🤖 AI Summary
Real-world differential privacy (DP) deployments suffer from insufficient and inconsistent disclosure of privacy parameters, hindering rigorous assessment of privacy guarantees and eroding public trust. To address this, we conducted in-depth interviews with 12 domain-expert practitioners across industry, academia, and policy, systematically identifying and defining a minimal, essential set of DP parameters that must be disclosed in practice. Based on this expert consensus, we propose the first human-centered, policy-informed DP privacy labeling framework. It standardizes the content, granularity, and presentation of disclosures, yielding an extensible, interpretable prototype label. Our framework bridges the critical gap between theoretical DP guarantees and real-world privacy claims by providing governments and organizations with a unified, trustworthy tool for transparent DP communication.
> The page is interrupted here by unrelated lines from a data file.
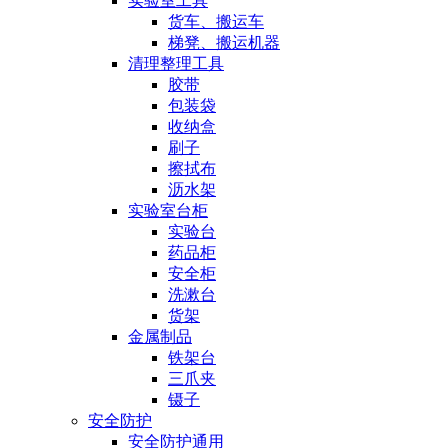
实验室工具
货车、搬运车
梯凳、搬运机器
清理整理工具
胶带
包装袋
收纳盒
刷子
擦拭布
沥水架
实验室台柜
实验台
药品柜
安全柜
洗漱台
货架
金属制品
铁架台
三爪夹
镊子
安全防护
安全防护通用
It significantly enhances the comparability, interpretability, and credibility of DP statements—advancing standardization in practical privacy engineering.
📝 Abstract
The increasing adoption of differential privacy (DP) leads to public-facing DP deployments by both government agencies and companies. However, real-world DP deployments often do not fully disclose their privacy guarantees, which vary greatly between deployments. Failure to disclose certain DP parameters can lead to misunderstandings about the strength of the privacy guarantee, undermining the trust in DP. In this work, we seek to inform future standards for communicating the privacy guarantees of DP deployments. Based on semi-structured interviews with 12 DP experts, we identify important DP parameters necessary to comprehensively communicate DP guarantees, and describe why and how they should be disclosed. Based on expert recommendations, we design an initial privacy label for DP to comprehensively communicate privacy guarantees in a standardized format.